I know that in Cuernavaca, most people are just trying to scrape by, with varying degrees of success. But as one who has always wanted to make a living as an artist or crafter, I have experienced the thrill of a customer falling in love with something I have made, and the agony of a person examining my creation, and with a an unimpressed shrug, walking away empty handed. So I found these artisans to be not only creative, but courageous. Laying out one’s handmade work is a bit like bearing one’s true self, not knowing if others will embrace or reject us. These brave artists unveil their goods, knowing that the uninformed will think they can get a better deal elsewhere, although a mass-produced imitation is often made with far less quality and skill. The artists bring their work to market, and ask a still-modest price that not only reflects the value of the item itself, but the skill and time taken to make it. And in displaying their life’s work, in bearing their soul, they know that what others see cannot be hidden again. How brave to say, "This is what I create, and who I am. Take it or leave it."
Kat also led us on what is known as the “Cuernavaca Quest”, including two shopping experiences--one at the “Mega” (equivalent to a Mexican Wal-Mart), and the other at the Mercado, the market. We had a list of items to price by quantity, including rice, beans, cooking oil, toilet paper, chicken, a backpack, and women’s jeans. At the Mega, the parking lot was full, items were easy to find in the well lit, clean, organized store with shopping carts, wide aisles, and well dressed customers buying an assortment of necessities and luxuries. Buying in kilos with pesos, we weren’t sure that the prices were desirable, but one could certainly buy almost anything there.

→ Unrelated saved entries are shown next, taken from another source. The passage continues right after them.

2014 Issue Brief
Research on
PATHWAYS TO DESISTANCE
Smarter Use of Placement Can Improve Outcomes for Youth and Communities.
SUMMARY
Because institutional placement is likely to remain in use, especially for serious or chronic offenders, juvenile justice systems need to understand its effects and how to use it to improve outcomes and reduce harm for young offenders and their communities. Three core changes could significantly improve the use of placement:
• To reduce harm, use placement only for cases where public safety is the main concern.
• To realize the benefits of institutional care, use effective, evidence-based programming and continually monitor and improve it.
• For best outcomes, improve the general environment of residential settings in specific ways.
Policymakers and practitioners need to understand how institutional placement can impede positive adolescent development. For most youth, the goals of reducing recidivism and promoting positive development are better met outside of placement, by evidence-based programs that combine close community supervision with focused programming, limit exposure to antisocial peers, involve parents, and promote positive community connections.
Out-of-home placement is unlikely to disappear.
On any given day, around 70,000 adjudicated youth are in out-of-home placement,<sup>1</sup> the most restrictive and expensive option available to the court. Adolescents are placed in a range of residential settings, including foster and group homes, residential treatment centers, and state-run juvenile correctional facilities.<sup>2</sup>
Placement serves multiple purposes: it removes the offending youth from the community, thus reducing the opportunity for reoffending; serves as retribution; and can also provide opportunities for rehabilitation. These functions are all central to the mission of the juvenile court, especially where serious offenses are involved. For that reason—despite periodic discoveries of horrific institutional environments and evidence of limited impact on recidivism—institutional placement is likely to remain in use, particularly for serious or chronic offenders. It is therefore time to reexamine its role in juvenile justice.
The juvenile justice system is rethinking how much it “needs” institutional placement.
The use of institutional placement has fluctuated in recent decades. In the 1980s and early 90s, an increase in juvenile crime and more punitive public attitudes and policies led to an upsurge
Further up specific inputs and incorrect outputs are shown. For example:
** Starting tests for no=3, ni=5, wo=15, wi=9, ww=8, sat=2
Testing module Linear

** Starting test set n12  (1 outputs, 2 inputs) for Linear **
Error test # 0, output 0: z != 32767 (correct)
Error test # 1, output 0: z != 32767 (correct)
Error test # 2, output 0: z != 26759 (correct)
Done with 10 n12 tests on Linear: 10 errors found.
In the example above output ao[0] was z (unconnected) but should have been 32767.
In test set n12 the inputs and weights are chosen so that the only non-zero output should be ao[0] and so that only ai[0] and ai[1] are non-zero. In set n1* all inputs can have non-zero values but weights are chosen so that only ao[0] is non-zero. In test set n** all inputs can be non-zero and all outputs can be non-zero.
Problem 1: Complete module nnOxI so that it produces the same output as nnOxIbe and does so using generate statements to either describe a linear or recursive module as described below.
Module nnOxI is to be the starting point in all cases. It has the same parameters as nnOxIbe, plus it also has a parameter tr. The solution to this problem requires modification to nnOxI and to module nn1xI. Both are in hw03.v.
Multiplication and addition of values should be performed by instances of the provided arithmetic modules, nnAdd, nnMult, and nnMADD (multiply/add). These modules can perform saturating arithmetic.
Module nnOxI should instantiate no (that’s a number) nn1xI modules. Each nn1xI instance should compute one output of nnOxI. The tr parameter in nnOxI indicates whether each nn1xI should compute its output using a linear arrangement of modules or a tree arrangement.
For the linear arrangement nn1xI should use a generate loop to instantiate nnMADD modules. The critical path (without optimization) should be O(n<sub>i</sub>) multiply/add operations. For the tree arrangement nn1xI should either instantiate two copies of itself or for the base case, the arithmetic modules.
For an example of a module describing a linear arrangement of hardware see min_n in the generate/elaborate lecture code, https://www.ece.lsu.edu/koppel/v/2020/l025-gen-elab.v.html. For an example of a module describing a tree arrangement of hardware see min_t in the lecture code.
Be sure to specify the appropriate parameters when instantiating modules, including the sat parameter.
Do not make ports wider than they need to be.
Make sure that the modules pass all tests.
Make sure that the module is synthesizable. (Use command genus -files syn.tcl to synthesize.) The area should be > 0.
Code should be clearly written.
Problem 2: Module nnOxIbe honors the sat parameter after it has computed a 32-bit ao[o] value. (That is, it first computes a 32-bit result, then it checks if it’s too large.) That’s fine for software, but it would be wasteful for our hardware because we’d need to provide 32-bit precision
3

At the Mercado, we were shoved into a dark, cramped maze of stalls with an assortment of goods, some we couldn’t identify. The food items were laid out in the open on tables without Mega’s sterile cellophane packaging. Shoppers carried their own baskets and were limited to what they could carry home on the bus and store in their small homes. If a family lacks the ability to safely store perishable goods, shopping must be done on a daily basis. I saw baskets with a few pieces of meat, a pair of sandals, beans, corn, a mango, and one roll of toilet paper. Since I grew up in Atlanta, I was unprepared for some of the produce we saw: whole pig heads, sides of beef, pigs’ feet, entire chickens hanging with only the feathers removed, and organ meats of every variety. Kat’s father was raised on a farm, so these were familiar sights and pleasant memories for him. For those we passed, the experience seemed to be a social event as they greeted neighbors and friends while they shopped. We were able to locate the same items on the list that we carried through the Mega, often in smaller quantities, but prices per-pound were higher.
In Cuernavaca, as it is in the US, it seems that the well-off have easy access to the more desirable goods, in greater quantity, at better prices. For the people we observed, their ability to acquire “stuff” is directly related to the homes and neighborhoods in which they live--those with an already comfortable life have a pleasant shopping experience, while those living under the weight of limited income have the added burdens of transportation difficulties, fewer choices, smaller quantities, and higher prices, each an additional stone laid upon the already crushing load of poverty. And so it was with a mixture of emotions we purchased treasures to take home. We bought art, jewelry, clothing, and crafts for a fraction of what they are worth--but we were supporting the artisans, weren’t we? We filled extra suitcases with luxuries for ourselves and friends that the makers themselves couldn’t afford--but we were helping them improve their quality of life, right? Isn’t that right?